#### Records supplied

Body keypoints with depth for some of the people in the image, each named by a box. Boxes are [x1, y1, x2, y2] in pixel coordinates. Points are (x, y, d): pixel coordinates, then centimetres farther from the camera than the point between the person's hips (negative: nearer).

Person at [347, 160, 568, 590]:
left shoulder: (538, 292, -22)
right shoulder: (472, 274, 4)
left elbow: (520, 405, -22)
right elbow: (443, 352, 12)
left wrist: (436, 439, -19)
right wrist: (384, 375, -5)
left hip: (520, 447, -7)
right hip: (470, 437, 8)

########

__What is required__
Express the listing as a two-column CSV with a header row naming the columns keypoint and position. Start with the line containing "right elbow: (443, 352, 12)" and go on through the end of the listing, with one row per line, each value in its own quoted field and any line breaks replaced by spaces.

__Written answer__
keypoint,position
"right elbow:","(443, 352, 12)"
"left wrist:","(436, 439, -19)"
"right wrist:","(384, 375, -5)"
"left hip:","(520, 447, -7)"
"right hip:","(470, 437, 8)"